Test the comms with a quick exchange in the car park. The examiner usually does this anyway. They will say something like "can you hear me clearly" and you reply "yes, loud and clear" or whatever feels natural. If the line is fuzzy, ask them to swap the headset before you ride out. Doing it on the road is a faff and counts against your concentration during the test.
#Arriving at the centre
Get to the centre 15 to 20 minutes early. That gives time to park the bike (most DVSA centres have dedicated bike spaces), settle, do a final visual check of the bike, find the toilet, take off your jacket gloves, and breathe. Arriving five minutes before is the worst possible move because you walk in already rushed and the examiner picks up on it.
Use the time to do one final mental run through the show-me tell-me questions. The examiner will ask one at the centre and one during the ride. The list is on the show-me tell-me guide and the bike-specific version is on the Mod 2 show-me tell-me page. You will not get a full marks for them, but a confident answer signals you know the bike, and that flavours the rest of the test in your favour.
#After the test starts
Once you are on the road, the checklist work is done. The examiner is in your ear and you are riding. The most useful mental switch at this point is to treat it like a normal lesson, not a test. Riders who tense up on Module 2 because of the radio audio in their ear tend to make jerky, hesitant decisions. The radio is just a different way of receiving directions. The riding part is what you have practised dozens of times.
Frequently asked questions
What documents do I need for Module 2?
Your Module 1 pass certificate, your motorcycle theory pass certificate (in date), your CBT certificate (DL196), and your driving licence photocard. Without all four the test will not run.
What gear do I need to wear for Module 2?
A current-standards helmet, motorcycle gloves, a motorcycle jacket, sturdy trousers (jeans are usually fine, joggers are not), and proper boots over the ankle. Trainers and t-shirts will get you turned away.
Can I use the training schools bike?
Yes, and most candidates do. The school provides a bike that meets the category spec, plus the L-plates, and often the gear if needed. School bike hire usually costs 90 to 150 pounds on top of the test fee.
What happens if I forget my Module 1 certificate?

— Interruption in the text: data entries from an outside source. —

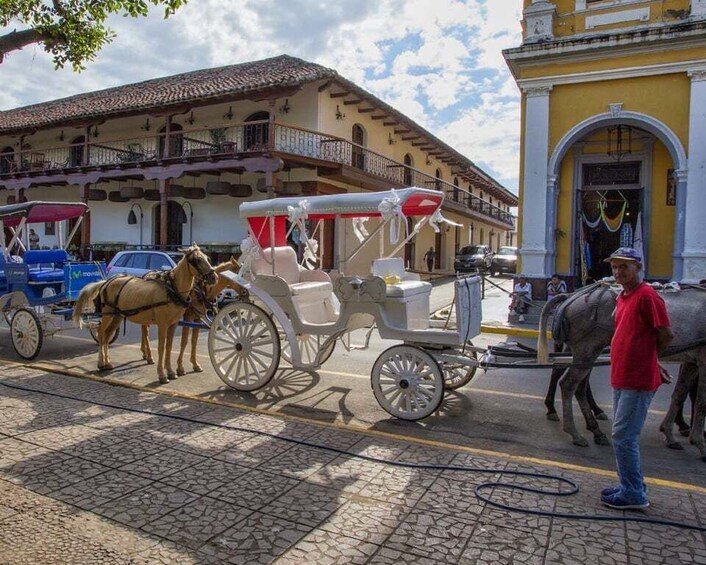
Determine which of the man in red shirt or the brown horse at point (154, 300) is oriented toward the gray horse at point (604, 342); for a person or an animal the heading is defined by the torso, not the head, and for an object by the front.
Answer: the brown horse

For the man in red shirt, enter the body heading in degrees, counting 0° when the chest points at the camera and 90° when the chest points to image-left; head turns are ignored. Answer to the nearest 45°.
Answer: approximately 45°

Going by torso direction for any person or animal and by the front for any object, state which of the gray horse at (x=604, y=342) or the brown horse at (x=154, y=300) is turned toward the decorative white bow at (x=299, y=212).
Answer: the brown horse

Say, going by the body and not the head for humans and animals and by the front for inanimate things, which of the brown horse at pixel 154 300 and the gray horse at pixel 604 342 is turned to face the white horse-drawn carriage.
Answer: the brown horse

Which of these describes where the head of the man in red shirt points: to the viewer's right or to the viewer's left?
to the viewer's left

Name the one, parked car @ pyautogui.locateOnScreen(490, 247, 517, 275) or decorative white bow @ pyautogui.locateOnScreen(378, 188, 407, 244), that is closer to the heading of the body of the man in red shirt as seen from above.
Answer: the decorative white bow

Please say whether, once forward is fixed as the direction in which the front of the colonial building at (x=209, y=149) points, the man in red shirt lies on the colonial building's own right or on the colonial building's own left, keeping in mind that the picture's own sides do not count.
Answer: on the colonial building's own left

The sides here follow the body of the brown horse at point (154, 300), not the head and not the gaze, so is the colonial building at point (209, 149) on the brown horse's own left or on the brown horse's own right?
on the brown horse's own left

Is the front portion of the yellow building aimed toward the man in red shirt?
yes

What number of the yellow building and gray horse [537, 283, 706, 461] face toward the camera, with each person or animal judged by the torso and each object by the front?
1

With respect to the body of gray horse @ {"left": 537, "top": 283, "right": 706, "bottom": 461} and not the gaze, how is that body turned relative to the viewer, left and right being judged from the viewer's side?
facing to the right of the viewer
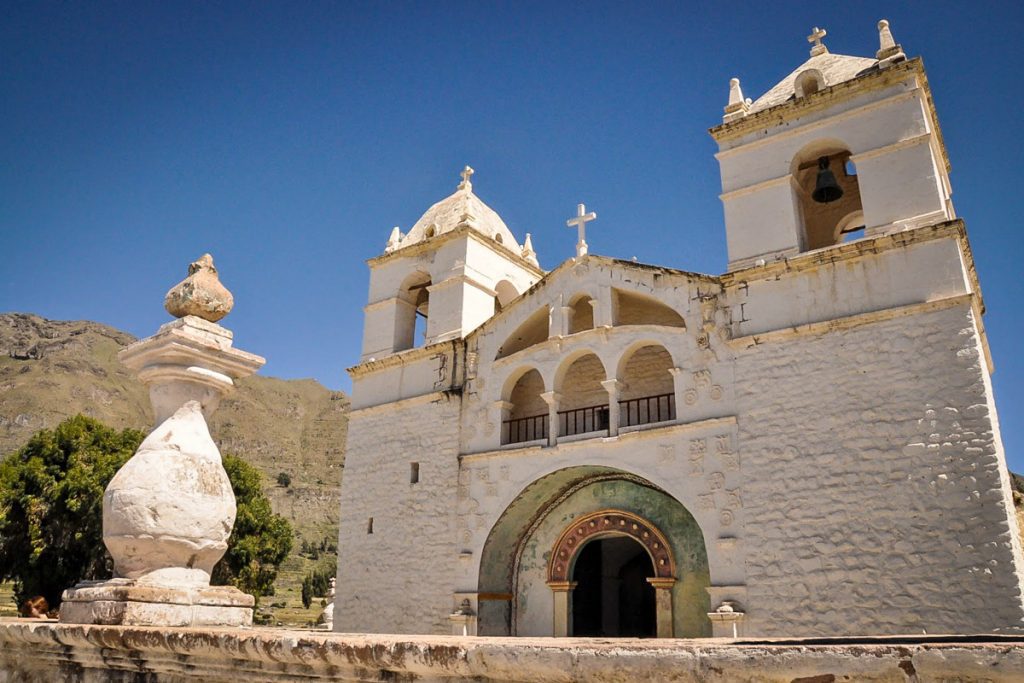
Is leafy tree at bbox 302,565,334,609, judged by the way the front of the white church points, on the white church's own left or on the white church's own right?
on the white church's own right

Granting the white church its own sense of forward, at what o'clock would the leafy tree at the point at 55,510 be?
The leafy tree is roughly at 2 o'clock from the white church.

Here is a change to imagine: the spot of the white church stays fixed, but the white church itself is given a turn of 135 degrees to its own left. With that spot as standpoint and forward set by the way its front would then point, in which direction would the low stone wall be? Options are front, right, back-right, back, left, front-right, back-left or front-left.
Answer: right

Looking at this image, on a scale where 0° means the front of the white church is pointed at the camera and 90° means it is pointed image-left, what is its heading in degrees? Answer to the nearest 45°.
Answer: approximately 45°

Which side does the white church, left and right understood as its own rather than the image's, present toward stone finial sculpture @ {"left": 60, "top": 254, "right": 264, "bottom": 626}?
front

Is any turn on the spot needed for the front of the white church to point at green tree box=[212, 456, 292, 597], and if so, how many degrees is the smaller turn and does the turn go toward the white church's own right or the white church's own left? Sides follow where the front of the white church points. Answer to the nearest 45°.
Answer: approximately 90° to the white church's own right
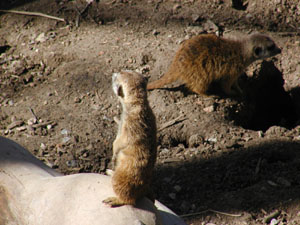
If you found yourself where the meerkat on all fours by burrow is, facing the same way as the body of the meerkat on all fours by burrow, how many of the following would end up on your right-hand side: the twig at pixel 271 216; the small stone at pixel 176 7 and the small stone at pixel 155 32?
1

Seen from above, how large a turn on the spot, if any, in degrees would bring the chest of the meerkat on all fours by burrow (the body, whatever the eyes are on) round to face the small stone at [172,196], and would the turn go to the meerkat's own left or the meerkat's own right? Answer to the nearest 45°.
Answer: approximately 90° to the meerkat's own right

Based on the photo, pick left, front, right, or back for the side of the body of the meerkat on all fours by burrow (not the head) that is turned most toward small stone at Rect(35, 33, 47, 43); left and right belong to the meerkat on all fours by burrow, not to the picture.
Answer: back

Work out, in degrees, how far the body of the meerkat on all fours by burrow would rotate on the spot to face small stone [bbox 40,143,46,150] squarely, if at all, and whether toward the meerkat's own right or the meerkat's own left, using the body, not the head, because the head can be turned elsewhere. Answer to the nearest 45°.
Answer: approximately 135° to the meerkat's own right

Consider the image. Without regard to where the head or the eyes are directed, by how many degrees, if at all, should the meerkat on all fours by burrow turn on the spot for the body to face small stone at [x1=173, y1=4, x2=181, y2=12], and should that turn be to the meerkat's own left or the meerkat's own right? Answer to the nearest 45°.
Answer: approximately 90° to the meerkat's own left

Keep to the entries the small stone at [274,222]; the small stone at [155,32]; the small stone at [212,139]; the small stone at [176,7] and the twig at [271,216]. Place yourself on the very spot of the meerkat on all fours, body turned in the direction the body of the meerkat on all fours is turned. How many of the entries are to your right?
3

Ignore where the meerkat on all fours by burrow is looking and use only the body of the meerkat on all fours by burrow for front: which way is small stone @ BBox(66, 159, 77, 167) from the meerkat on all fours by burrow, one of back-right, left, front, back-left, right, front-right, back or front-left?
back-right

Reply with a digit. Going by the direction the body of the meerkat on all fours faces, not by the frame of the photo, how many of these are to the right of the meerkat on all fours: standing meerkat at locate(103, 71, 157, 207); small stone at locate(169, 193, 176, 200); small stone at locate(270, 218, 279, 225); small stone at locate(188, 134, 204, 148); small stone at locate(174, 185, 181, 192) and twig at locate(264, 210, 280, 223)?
6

The test will not run, you lose your fee, and you have to rebook. The DVSA does not accept a photo or a phone screenshot. Bring the paper original.

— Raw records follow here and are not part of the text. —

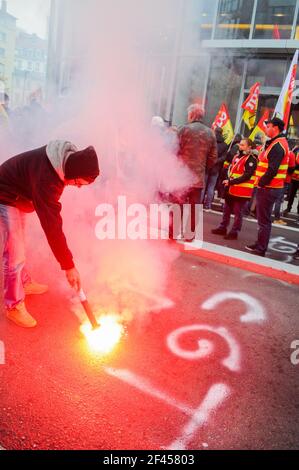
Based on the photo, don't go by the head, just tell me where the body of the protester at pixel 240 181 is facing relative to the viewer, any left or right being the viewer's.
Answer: facing the viewer and to the left of the viewer

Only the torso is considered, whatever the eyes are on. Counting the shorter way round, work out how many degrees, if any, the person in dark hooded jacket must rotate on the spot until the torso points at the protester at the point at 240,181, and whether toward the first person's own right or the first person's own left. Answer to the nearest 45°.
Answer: approximately 45° to the first person's own left

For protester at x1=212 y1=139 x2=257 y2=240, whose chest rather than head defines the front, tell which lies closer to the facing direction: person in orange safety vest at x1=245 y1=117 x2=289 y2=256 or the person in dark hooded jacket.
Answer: the person in dark hooded jacket

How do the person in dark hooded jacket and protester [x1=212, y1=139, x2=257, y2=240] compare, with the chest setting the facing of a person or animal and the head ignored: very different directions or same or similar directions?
very different directions

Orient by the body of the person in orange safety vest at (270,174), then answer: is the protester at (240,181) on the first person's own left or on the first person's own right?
on the first person's own right

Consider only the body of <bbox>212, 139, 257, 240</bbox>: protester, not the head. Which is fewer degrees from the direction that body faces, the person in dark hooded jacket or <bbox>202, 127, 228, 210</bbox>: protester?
the person in dark hooded jacket

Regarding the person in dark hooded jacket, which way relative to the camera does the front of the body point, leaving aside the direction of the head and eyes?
to the viewer's right

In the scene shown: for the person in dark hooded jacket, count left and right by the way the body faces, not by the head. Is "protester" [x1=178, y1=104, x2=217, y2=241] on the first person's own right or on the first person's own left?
on the first person's own left

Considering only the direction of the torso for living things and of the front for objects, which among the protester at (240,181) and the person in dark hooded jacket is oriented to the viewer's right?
the person in dark hooded jacket

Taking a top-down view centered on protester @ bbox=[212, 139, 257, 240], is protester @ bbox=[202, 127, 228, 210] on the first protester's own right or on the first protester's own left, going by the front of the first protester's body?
on the first protester's own right
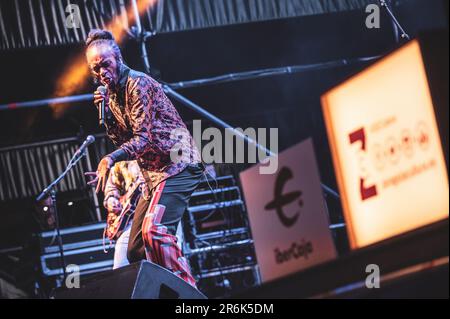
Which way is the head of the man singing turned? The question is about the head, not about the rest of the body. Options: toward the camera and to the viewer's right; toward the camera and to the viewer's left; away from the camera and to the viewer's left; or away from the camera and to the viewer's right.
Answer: toward the camera and to the viewer's left

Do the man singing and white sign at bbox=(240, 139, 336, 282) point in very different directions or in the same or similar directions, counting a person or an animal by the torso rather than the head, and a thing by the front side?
same or similar directions

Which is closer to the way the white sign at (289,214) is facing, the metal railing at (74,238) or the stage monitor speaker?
the stage monitor speaker

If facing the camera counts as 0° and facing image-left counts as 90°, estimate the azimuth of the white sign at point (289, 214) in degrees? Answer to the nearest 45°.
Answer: approximately 45°
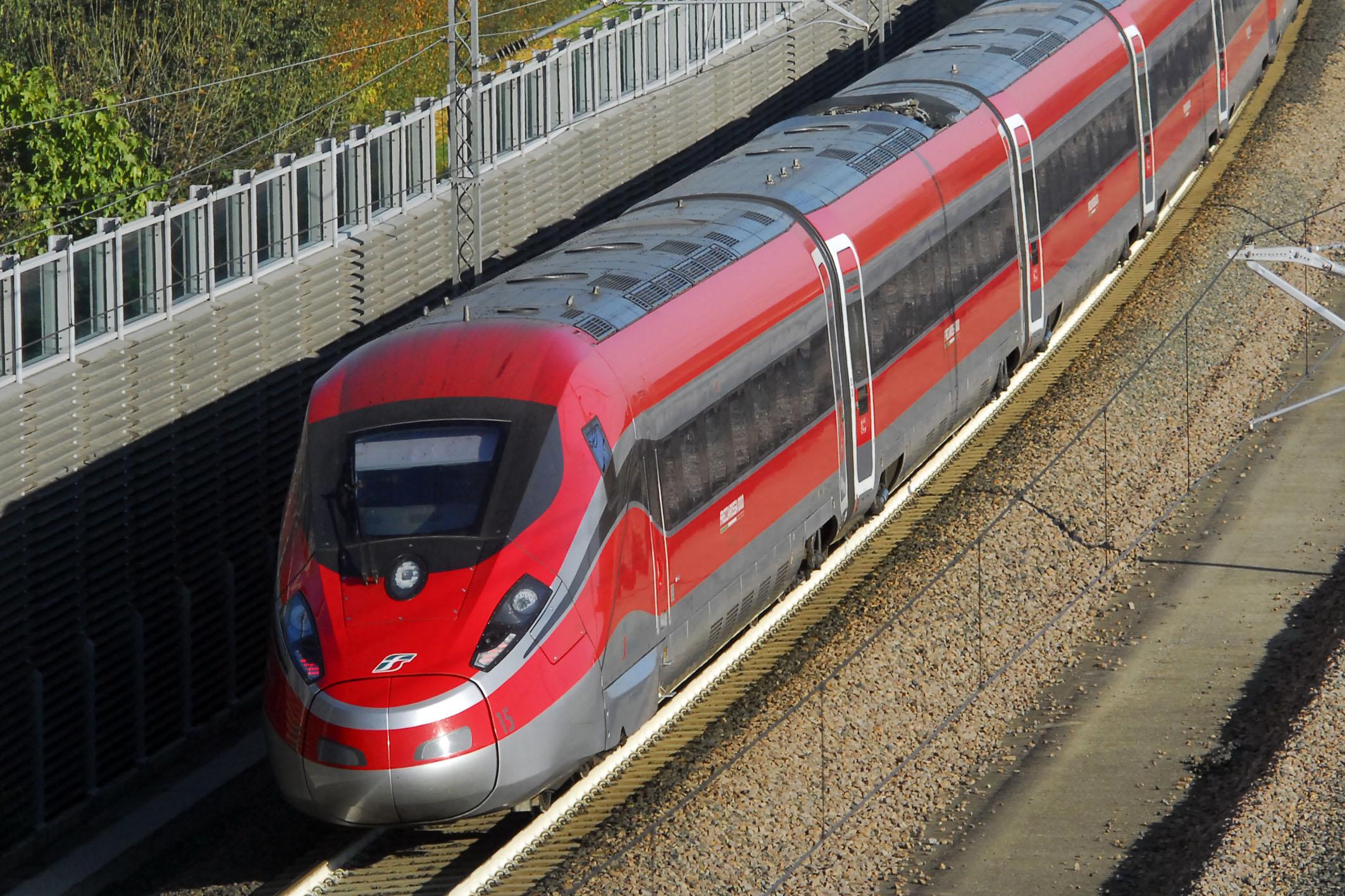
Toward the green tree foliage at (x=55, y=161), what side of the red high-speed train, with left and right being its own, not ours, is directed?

Do I need L-plates on the bike for Module 2?
Yes, if you are riding on a CBT and provisional licence (which you will be). L-plates on both front and rear, legal size, securely attached. D-plates are accepted in Wales.
Can the examiner refuse to run my test?
Yes. If your gear is inadequate, your bike is the wrong category, your documents are missing, or the bike is unsafe to ride, the examiner will not run the test. You lose the fee.
How early should I arrive at the test centre?
15 to 20 minutes is right. That gives time for documents, parking, a final bike check, and to get the radio working without rushing.